Contro la Juventus lei giocherà la sua 218esima partita in maglia azzurra, nel 2016 potrebbe essere il Del Piero napoletano.
«E questo mi piacerebbe assai, anche se così mi fa sentire già vecchio, anticipando i tempi ed i calcoli. E comunque essere una bandiera di questa squadra sarebbe motivo d’orgoglio».
Sta lavorando per questo, a quanto pare….
«Sto giocando per il Napoli, per me, per la gente, per il piacere che tutto questo mi dà nel viverlo in una città straordinaria».
Povero Cannavaro, proverà a togliergli la fascia.
«No, il capitano è lui».
La Juventus ha vinto il campionato…
«Direi meritatamente. Il campo ha espresso in pieno il valore di un gruppo che è stato capace di chiudere imbattuto il torneo. Penso che già questo dato esprima in sé un dato incontestabile».
Avverte il senso di gratitudine della gente per la sua scelta di vita?
«L’ho presa perché sono contento di essere qua. Poi è anche vero che i tifosi mi manifestano tutta la loro simpatia, il loro amore e ciò mi rende felice».
La sera dell’altra cena vi ha quasi introdotti in un futuro diverso: senza Lavezzi verrà a mancare qualcosa del nucleo storico ch’è nato con la promozione in A.
«Io non ci penso, non ragiono sul mercato, su quello che potrà accadere, sulle voci che si sentono. E comunque, qualsiasi cosa accada, auguro al Pocho di star bene, di vivere come ritiene giusto. Ma siamo ancora a maggio, si vedrà».
Dal mercato lei si è tirato fuori.
«Credo in questa società, nel suo progetto, nel desiderio di crescita che è testimoniato dai risultati degli ultimi anni».
Lo scudetto è il sogno di qualsiasi ragazzo.
«Anche di un venticinquenne come me.

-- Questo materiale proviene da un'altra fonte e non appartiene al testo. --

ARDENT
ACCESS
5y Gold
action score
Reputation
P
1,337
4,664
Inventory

Ma io adesso devo giocare la finale di coppa Italia, questa è la vera partita dell’anno e il Napoli ha intenzione di vincere».
La spinta decisiva per starsene qui almeno sino al 2016?

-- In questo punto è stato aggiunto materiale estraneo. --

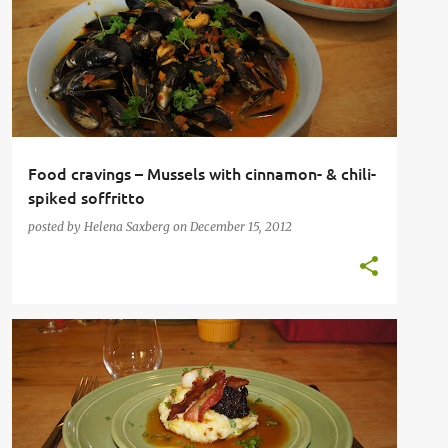
SHELLFISH
Food cravings – Mussels with cinnamon- & chili-
spiked soffritto
posted by
Helena Saxberg
on
December 15, 2012
CLASSIC FAMILY FOOD
FRENCH
IRISH
SAUSAGES
SEAFOOD
+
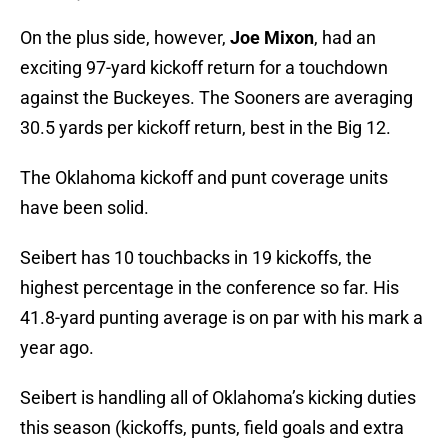
On the plus side, however,
Joe Mixon
, had an
exciting 97-yard kickoff return for a touchdown
against the Buckeyes. The Sooners are averaging
30.5 yards per kickoff return, best in the Big 12.
The Oklahoma kickoff and punt coverage units
have been solid.
Seibert has 10 touchbacks in 19 kickoffs, the
highest percentage in the conference so far. His
41.8-yard punting average is on par with his mark a
year ago.
Seibert is handling all of Oklahoma’s kicking duties
this season (kickoffs, punts, field goals and extra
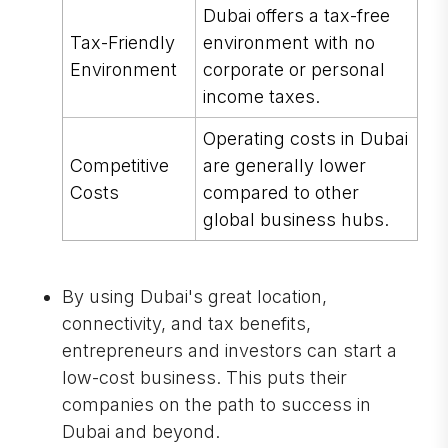
Dubai offers a tax-free
Tax-Friendly
environment with no
Environment
corporate or personal
income taxes.
Operating costs in Dubai
Competitive
are generally lower
Costs
compared to other
global business hubs.
By using Dubai's great location,
connectivity, and tax benefits,
entrepreneurs and investors can start a
low-cost business. This puts their
companies on the path to success in
Dubai and beyond.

«La garanzia è De Laurentiis, il rapporto che si è instaurato in questo quinquennio, la solidità delle idee che ha ricevuto il conforto di qualificazioni in Europa League, in Champions League, un ruolo sempre attivo, da protagonisti. Poi si può perdere, ma questo appartiene all’imponderabile, alla sorte».
Quando arrivò, scelse di abitare a Castelvolturno.
«Mi era comodo, io sono un uomo che si divide tra campo e casa, voglio stare con la mia famiglia. Poi ho conosciuto la gente del posto, sono nate amicizie e resterò lì. E quando posso, nel tempo libero, mi godo Napoli».
Hamsik, sveli una debolezza.
«Ad un bel piatto di pasta è impossibile dire no».